Danny pinched the bridge of his nose and exhaled. He stretched out his skin as if shrugging off a fitted coat.

Sight had to follow sound, one of the more ridiculous directions ever uttered, but it worked. Steve had a lot to say in response to sentinels seeing around corners. But, as Danny knew, Steve was a scientist at heart, and questioned -- it was part of the reason why he struggled with guiding. The cave mouth was a narrow gullet, a stomach like hollow widened at the back. Matching the coral monument on the top of the rocky outcrop, in the centre of the cave sat another offering on top of a slate black boulder. Bones, mossy-green coated bones, were stacked neatly. A skull coated with the patina of age sat on top of the pyre. The chitter of a black crab sitting in the eye socket of the skull made Danny shudder.
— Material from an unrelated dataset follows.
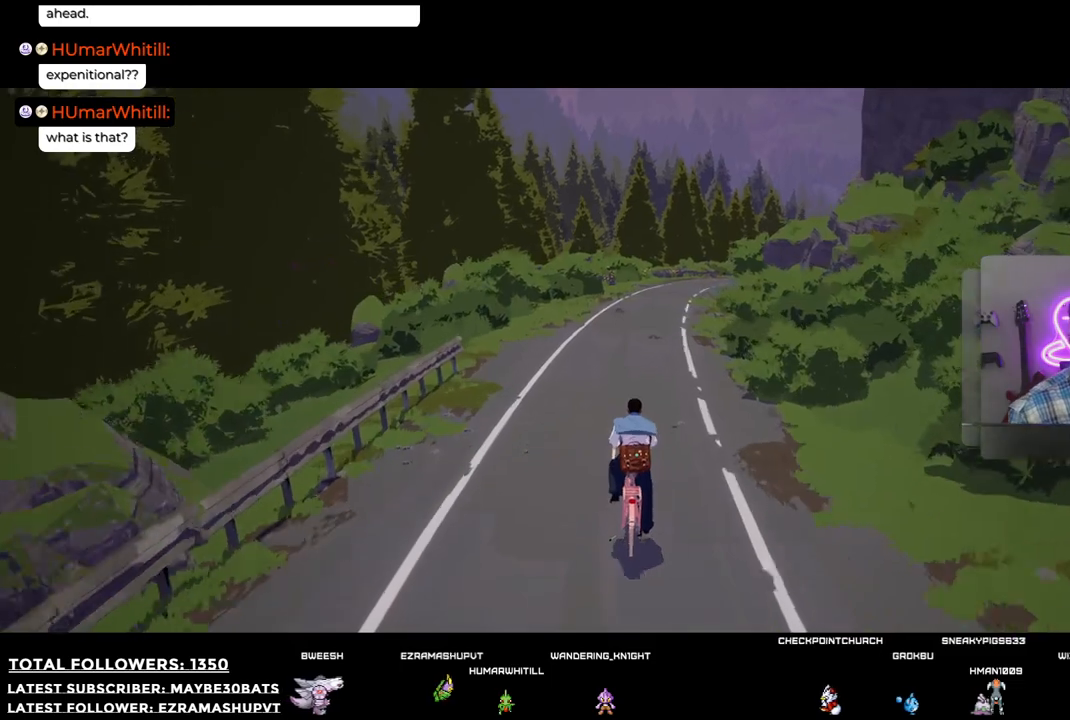
{"buttons": [], "left_stick": "up", "right_stick": "center", "events": []}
“Okay, creepy,” Danny summarised. “There’s a dude in there.”

“What?” Steve crouched, squinting and failing to pierce the depths.

“Tall guy judging by the length of the femurs.”

“Skeleton?” Steve asked.

“Yep. Bones. In a neat little pile.” Danny stepped forwards, and wasn’t surprised that Steve’s large hand wrapped around his wrist.

“Danny.”

“What. What. What?” Danny lifted his wrist up between them, dragging Steve’s arm. “Why not?”

“Because it’s not disturbed.” Steve’s changeable eyes were a washed out grey matching a stormy ocean elsewhere. “Not here, any rate.”

“But it’s disturbed--” Danny jabbed his thumb over his shoulder, “--back at the building site?”

“You tell me, Danny.” Steve lifted his chin. “You’re the sentinel.”

“Nel, ka noho nei te Turehu pō,” Kawai said.

“Did you understand that? I didn’t understand that,” Danny said, giving Steve’s arm a little shake.

“I don’t know,” Steve grimaced. Taking a deep breath, he said with deliberation, “`Aumākua, Kawai?”

Kawai made the head-tilt of I kind of get what you mean; but you’re not saying it right.

“`Aumākua?” Kawai tested the word on his tongue.

“Shark?” Steve tried, and then shook his head.

“It’s a person in there, Steven,” Danny said. “Not shark bones. No shark skull. Why are you thinking sharks?”

“Sharks have a cartilaginous skeleton, they wouldn’t survive very long,” Steve corrected.

“Science Steve.” Danny rolled his eyes. “Seriously, sharks? Why sharks?”

“Manō.” Steve’s attention was on Kawai. He tapped his own chest indirectly indicating the shark tattoo on Kawai’s broad chest, and then pointed to the cave.

“Nama.” Kawai stomped his foot into the sand. A frustrated torrent rushed from his lips, words like water scattering into the sand. He mashed clawed fingers together.

“I get it. I get it.” Steve released Danny’s wrist and held his hands up as if at gun point. “No cave. And I won’t let Danny go in there either.”

“Well, I don’t get it. The cave is the interesting thing here, yes? Why shouldn’t we go and have a looksee?”

“Because….”

“Oh, that’s helpful. That didn’t work when I was six and it won’t work when I’m thirty six.”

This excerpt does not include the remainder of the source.